[Text under study]

He seemed to partially endorse the QAnon conspiracy, which moderator Savannah Guthrie described as "this theory that Democrats are a Satanic pedophile ring and that you are the savior of that."

Trump claimed to know nothing about the group except that it fights "very hard" against pedophilia.

Guthrie repeatedly pushed back, at one point saying she couldn't understand why he would spread false conspiracy theories. "You're the president. You're not like someone's crazy uncle who can retweet whatever."

When former Hillary Clinton adviser Phillippe Reines reached out to Trump's niece Mary Trump for a "rebuttal" on Twitter, she simply replied "Actually..."

Trump is on track to lose the 2020 presidential election, and lose decisively. The reasons are not mysterious. The economy is tanking. People are out of work and need help, and Republicans have been too thrifty to provide it.

The coronavirus epidemic in the U.S. has not disappeared as Trump promised, but is instead building toward a third peak.

And then there is Trump himself. He has never commanded the support of the majority of Americans, polling consistently in the mid-40s throughout his presidency. He was elected due to quirks in the electoral college system that give rural voters an outsized say in who becomes president.

His approval rating took an extra hit with his spectacularly inept handling of the coronavirus epidemic, crowned by a super-spreader event at the White House.

In the final run-up to the election, he is becoming increasingly erratic as well. At a time his prospect of winning the election is fading, he is alienating key constituencies.

U.S. Democratic presidential candidate Joe Biden and his wife Jill Biden embrace as they speak from Brandywine High School in Delaware, as participants from across the country are hosted over video links from the originally planned site of the convention in Milwaukee, Wisconsin, U.S., August 18, 2020. /Reuters

U.S. Democratic presidential candidate Joe Biden and his wife Jill Biden embrace as they speak from Brandywine High School in Delaware, as participants from across the country are hosted over video links from the originally planned site of the convention in Milwaukee, Wisconsin, U.S., August 18, 2020. /Reuters

For example, he tweeted an image of Joe Biden photoshopped into a wheelchair an old age home with the slogan "Biden for Resident," a move unlikely to endear him to seniors. He used condescending, sexist language toward Guthrie at the town hall, and called Biden's running mate Kamala Harris a "monster," just as he is losing the support of suburban women, a key voting bloc.

[/Text under study]
[Study material]

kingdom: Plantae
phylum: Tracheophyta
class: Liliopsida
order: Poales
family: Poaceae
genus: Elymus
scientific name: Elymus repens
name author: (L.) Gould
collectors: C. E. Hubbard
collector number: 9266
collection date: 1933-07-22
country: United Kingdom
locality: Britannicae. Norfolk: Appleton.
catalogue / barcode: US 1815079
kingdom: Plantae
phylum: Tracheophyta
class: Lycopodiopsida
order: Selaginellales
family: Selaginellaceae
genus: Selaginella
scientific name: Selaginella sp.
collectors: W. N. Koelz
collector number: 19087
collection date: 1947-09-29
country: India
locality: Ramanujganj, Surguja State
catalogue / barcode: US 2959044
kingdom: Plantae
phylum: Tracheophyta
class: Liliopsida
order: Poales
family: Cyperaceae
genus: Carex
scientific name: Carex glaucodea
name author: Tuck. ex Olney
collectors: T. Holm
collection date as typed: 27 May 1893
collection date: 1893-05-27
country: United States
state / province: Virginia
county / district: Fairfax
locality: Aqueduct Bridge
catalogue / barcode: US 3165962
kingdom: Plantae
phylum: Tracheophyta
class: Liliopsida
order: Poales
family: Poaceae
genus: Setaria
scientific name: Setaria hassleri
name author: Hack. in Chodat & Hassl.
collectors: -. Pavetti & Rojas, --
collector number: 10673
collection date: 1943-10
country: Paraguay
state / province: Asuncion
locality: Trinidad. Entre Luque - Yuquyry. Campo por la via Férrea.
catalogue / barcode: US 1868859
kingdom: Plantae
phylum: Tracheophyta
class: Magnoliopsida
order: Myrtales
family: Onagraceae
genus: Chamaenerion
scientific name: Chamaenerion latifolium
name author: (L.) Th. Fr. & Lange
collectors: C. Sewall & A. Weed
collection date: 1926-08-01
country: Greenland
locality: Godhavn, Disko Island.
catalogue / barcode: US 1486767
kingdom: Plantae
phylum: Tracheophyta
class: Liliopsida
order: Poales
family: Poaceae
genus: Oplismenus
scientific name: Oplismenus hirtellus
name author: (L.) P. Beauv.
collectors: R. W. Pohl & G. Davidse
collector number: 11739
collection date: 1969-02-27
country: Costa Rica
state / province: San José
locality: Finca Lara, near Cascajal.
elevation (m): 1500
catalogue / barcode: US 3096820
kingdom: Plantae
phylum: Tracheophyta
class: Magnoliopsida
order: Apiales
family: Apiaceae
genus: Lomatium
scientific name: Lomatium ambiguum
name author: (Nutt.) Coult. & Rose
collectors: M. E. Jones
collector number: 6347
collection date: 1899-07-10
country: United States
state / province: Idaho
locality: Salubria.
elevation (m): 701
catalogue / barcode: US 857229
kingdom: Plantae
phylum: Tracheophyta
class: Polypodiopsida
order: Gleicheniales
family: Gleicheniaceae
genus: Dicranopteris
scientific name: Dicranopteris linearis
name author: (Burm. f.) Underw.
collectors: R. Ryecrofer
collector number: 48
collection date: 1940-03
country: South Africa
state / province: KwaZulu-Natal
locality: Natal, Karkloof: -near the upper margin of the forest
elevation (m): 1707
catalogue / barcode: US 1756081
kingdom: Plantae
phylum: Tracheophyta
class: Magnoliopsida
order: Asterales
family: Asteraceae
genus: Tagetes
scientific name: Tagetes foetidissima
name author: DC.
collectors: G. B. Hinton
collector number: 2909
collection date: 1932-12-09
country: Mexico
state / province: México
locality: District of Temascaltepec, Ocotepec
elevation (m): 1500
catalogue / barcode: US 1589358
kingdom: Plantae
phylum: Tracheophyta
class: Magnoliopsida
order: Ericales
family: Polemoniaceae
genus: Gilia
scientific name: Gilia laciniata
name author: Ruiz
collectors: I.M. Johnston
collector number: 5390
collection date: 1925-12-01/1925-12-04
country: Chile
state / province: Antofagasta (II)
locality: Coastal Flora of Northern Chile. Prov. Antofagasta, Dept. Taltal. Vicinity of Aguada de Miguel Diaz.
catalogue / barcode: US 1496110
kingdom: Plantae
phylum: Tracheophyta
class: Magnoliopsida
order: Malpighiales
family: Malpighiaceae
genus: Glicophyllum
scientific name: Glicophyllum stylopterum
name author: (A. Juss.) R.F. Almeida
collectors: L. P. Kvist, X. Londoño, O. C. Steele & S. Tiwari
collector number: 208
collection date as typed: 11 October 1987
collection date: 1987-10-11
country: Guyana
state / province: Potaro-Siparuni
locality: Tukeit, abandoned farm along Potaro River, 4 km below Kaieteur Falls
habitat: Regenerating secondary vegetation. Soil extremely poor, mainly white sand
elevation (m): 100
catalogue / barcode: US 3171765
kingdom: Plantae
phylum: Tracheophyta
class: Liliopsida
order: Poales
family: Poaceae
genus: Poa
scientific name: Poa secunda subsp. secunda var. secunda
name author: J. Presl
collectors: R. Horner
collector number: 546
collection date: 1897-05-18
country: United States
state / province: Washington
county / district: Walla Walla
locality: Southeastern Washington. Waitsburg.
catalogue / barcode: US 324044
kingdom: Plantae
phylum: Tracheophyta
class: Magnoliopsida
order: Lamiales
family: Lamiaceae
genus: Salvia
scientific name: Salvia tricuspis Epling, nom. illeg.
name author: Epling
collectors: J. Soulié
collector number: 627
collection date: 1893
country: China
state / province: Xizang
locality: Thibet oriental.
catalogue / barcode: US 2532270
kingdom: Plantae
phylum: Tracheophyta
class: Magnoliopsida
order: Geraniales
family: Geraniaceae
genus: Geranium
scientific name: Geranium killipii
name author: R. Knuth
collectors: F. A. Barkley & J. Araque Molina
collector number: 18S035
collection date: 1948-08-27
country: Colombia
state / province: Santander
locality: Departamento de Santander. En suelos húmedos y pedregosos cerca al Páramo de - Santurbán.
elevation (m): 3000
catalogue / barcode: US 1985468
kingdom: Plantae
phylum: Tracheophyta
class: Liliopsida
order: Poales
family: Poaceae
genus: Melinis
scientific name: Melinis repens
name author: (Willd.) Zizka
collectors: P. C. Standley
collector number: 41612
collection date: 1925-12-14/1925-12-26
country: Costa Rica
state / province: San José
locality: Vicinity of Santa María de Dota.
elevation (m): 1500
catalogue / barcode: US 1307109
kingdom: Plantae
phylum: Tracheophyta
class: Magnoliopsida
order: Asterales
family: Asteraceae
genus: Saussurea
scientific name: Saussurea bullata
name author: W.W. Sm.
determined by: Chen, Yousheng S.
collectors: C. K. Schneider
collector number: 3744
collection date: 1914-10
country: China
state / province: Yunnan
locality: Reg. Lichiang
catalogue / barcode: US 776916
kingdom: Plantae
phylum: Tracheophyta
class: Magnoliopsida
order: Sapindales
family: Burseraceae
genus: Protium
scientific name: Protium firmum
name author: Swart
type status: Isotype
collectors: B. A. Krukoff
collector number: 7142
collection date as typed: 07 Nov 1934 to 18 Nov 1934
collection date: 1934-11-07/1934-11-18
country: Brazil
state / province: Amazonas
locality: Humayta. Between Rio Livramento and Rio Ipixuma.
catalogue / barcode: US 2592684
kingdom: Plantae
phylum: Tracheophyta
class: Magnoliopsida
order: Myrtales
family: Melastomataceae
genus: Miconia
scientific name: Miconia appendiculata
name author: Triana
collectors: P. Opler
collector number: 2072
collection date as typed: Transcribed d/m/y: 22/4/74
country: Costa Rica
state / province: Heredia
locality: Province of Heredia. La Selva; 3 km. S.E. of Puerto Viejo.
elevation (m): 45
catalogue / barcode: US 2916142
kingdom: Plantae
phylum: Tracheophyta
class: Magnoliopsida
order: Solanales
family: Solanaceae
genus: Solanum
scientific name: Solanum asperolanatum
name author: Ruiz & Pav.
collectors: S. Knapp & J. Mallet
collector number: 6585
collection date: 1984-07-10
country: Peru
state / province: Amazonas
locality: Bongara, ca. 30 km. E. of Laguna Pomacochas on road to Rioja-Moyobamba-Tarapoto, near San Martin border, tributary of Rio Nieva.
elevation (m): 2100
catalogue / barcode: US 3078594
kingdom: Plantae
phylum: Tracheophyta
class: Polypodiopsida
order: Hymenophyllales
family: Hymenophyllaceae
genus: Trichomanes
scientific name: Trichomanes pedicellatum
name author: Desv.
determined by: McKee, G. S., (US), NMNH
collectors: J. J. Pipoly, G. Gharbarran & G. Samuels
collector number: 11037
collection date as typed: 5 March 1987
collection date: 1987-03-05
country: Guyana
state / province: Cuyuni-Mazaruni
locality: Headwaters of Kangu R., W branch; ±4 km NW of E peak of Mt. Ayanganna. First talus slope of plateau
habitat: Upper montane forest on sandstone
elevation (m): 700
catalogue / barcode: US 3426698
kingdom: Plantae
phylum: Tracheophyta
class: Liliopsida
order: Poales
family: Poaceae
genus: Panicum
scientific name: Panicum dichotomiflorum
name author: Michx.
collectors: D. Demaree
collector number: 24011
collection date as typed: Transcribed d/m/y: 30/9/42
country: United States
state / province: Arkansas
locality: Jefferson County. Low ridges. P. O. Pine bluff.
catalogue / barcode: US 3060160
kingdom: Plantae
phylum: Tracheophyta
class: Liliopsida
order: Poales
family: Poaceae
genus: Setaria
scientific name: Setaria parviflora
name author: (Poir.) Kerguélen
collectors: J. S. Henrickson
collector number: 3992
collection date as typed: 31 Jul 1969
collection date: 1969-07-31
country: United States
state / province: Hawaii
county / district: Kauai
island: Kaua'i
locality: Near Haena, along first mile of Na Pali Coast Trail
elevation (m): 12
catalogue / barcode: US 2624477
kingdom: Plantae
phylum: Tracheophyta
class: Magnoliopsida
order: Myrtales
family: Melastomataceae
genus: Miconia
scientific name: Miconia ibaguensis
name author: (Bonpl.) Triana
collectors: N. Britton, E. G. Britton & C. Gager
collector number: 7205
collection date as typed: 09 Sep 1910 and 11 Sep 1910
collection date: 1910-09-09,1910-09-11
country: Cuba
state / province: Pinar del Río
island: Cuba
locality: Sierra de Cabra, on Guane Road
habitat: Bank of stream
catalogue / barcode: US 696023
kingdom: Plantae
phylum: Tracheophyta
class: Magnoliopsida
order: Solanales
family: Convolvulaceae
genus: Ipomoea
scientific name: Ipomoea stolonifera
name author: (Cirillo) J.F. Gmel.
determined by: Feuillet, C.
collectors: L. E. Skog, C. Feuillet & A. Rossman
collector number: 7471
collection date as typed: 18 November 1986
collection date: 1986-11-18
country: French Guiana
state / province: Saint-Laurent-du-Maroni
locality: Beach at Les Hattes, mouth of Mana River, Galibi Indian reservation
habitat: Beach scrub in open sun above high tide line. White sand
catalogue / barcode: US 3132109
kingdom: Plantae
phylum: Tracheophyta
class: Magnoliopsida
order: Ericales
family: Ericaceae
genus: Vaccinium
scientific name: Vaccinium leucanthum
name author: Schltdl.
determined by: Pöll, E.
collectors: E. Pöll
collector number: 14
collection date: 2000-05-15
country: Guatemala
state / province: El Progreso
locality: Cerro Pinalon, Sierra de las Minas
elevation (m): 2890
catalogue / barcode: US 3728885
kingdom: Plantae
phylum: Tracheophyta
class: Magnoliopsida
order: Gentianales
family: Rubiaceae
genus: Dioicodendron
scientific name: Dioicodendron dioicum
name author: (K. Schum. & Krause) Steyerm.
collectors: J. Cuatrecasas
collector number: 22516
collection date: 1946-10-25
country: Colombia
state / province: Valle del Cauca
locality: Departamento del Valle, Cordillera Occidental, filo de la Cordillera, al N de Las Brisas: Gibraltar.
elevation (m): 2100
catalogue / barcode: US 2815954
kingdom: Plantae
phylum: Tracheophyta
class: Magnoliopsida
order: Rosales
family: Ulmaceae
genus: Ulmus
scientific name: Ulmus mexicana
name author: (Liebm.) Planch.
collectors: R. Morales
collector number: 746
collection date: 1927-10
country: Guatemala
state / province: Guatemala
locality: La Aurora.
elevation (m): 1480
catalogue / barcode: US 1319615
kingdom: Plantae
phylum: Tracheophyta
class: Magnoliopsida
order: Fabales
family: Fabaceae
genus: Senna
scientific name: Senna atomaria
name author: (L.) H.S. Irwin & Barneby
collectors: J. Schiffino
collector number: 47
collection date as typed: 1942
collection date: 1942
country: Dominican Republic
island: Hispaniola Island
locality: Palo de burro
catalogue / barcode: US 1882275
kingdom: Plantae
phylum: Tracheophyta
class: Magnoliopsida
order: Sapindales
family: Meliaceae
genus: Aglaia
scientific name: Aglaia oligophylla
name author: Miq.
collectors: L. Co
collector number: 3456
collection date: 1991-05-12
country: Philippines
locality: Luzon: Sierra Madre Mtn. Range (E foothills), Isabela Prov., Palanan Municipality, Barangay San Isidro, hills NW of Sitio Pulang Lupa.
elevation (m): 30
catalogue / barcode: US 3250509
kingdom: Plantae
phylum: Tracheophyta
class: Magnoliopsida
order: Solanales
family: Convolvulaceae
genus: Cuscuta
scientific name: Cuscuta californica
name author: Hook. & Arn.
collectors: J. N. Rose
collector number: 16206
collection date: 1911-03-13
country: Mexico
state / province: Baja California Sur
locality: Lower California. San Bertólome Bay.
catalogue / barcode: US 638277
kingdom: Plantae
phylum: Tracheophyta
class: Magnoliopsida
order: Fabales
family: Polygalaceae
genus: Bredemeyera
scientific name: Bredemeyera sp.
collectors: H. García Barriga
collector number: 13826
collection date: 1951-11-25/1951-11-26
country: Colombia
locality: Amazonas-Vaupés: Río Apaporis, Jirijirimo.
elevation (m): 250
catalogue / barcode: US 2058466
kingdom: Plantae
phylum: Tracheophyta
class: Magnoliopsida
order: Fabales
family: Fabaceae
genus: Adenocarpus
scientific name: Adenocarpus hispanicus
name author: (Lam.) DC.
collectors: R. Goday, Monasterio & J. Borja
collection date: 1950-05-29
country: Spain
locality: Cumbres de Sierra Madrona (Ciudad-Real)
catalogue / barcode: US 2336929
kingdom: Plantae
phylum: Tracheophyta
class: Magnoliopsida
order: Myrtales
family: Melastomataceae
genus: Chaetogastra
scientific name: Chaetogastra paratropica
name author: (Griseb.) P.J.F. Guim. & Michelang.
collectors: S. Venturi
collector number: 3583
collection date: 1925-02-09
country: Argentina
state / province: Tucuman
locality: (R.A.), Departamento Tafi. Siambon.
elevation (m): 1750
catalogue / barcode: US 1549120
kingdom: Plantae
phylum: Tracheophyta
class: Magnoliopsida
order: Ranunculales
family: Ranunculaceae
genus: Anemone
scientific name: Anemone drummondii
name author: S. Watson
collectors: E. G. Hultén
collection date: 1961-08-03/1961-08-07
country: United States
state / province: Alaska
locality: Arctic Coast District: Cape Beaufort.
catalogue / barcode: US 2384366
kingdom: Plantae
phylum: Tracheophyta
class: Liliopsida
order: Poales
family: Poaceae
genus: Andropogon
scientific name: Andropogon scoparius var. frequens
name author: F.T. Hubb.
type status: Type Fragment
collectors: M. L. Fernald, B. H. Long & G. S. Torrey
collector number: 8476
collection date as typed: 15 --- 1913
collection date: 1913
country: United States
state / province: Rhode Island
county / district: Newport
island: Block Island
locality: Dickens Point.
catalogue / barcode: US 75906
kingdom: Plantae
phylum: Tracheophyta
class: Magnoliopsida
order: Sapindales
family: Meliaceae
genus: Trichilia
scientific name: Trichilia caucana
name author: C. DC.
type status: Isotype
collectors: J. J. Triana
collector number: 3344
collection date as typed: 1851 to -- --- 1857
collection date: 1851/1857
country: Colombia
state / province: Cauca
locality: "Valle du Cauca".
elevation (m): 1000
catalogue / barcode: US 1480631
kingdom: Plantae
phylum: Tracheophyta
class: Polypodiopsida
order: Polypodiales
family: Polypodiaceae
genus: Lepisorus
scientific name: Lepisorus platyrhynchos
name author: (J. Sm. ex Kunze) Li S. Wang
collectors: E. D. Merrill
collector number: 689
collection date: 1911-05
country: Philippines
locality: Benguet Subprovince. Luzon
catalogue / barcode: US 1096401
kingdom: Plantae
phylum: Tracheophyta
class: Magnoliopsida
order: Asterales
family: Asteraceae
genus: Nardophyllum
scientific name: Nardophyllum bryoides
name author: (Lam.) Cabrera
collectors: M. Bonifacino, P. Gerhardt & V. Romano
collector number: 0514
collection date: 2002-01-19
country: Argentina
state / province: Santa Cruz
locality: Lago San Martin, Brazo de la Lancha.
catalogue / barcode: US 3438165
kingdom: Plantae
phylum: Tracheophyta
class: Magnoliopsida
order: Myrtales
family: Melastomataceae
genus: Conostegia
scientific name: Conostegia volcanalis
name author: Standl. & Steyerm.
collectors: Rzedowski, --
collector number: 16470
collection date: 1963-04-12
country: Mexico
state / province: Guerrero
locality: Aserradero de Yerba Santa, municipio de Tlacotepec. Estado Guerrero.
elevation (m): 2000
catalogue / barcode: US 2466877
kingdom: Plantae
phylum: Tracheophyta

[/Study material]

■ Task brief
From the passage about the 2020 presidential campaign, extract the part that begins with the words containing "And then there" and ends with "who becomes president.". Rely solely on the passage about the 2020 presidential campaign.

■ Response for this exercise
And then there is Trump himself. He has never commanded the support of the majority of Americans, polling consistently in the mid-40s throughout his presidency. He was elected due to quirks in the electoral college system that give rural voters an outsized say in who becomes president.